Xstrata’s huge thermal coal project being challenged in Australian court over impacts to Great Barrier Reef

Lawyers for Swiss mining giant Xstrata are in court today defending a massive coal project slated for Queensland.

The AU$6 billion Wandoan coal mine has come under fire by environmentalists for its potential negative effects on the Great Barrier Reef.

Bloomberg reports that Friends of the Earth, an international environmental lobby group, is attempting to block the mine’s approval at a trial in Brisbane that’s scheduled to take two weeks, arguing the coal exported from the project and burned overseas will add to global warming.

According to the story, the court case may become pivotal to future mine approvals because the legal arguments revolve around future, not only immediate, environmental damages caused by the proposed mine, which is about 350 kilometres north of Brisbane:

A win by the group will make it more difficult for companies, including Vale SA and BHP Billiton Ltd., which have about 30 mines in development in the state, to get approvals. Companies would have to include the effects of coal-burning worldwide in environmental impact assessments. The Wandoan appraisal has already taken almost four years.

A spokesman for Friends of the Earth quoted in the article says the exported coal will create 1.3 billion tons of carbon emissions over 30 years — 0.15% of global emissions — and could result in up to AU$1 billion of revenues being lost to Queensland communities due to negative climate impacts.

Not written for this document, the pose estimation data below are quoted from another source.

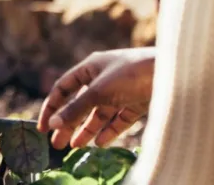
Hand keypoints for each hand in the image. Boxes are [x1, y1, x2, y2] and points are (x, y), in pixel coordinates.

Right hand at [38, 47, 154, 148]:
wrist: (171, 73)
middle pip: (81, 104)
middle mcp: (104, 78)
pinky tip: (100, 143)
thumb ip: (76, 109)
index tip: (43, 127)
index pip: (64, 88)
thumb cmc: (131, 73)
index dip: (52, 107)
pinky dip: (109, 131)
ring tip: (75, 146)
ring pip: (99, 114)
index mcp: (91, 67)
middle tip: (57, 144)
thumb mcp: (99, 91)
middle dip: (68, 123)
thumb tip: (53, 124)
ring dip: (86, 130)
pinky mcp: (136, 102)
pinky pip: (118, 119)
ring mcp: (121, 91)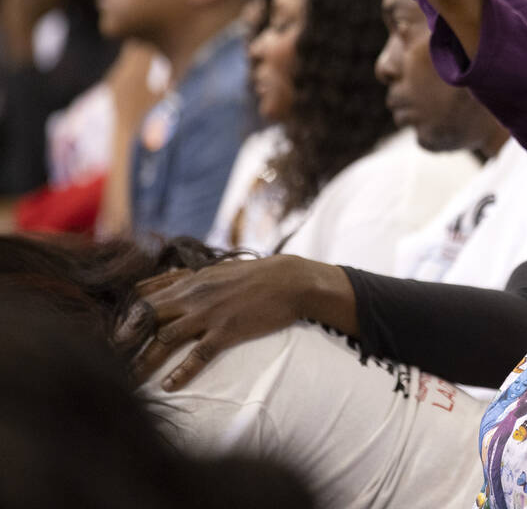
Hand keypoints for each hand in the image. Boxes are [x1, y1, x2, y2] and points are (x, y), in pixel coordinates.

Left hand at [115, 255, 353, 390]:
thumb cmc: (256, 275)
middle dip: (123, 339)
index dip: (124, 314)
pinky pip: (198, 355)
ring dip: (144, 362)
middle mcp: (193, 296)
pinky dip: (182, 372)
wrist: (289, 281)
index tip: (109, 332)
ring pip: (165, 339)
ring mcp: (208, 314)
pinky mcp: (226, 331)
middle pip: (145, 317)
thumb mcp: (217, 269)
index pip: (144, 295)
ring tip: (129, 381)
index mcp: (189, 280)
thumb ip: (189, 277)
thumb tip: (165, 277)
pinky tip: (169, 386)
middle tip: (107, 360)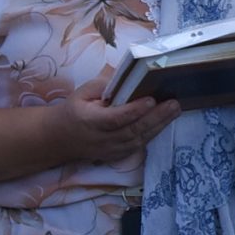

The legal challenge from Friends of the Earth is being supported by a group of farmers who oppose the project on the grounds that it would consume more than a dozen farms and reduce the area’s agricultural capacity by 40% according to a report in The Australian.

Xstrata says it is spending AU$250 million on initiatives to cut down pollution from the mine. The project has already won state and federal approvals. If the court challenge fails and the project goes ahead, Wandoan, with 600 million tons of thermal coal, would be second in Australia to BHP’s McArthur project, which has more than a billion tonnes of reserves, reports Bloomberg. Xstrata says on its website that the 30-year mine would produce around 30 million run-of-mine tonnes annually.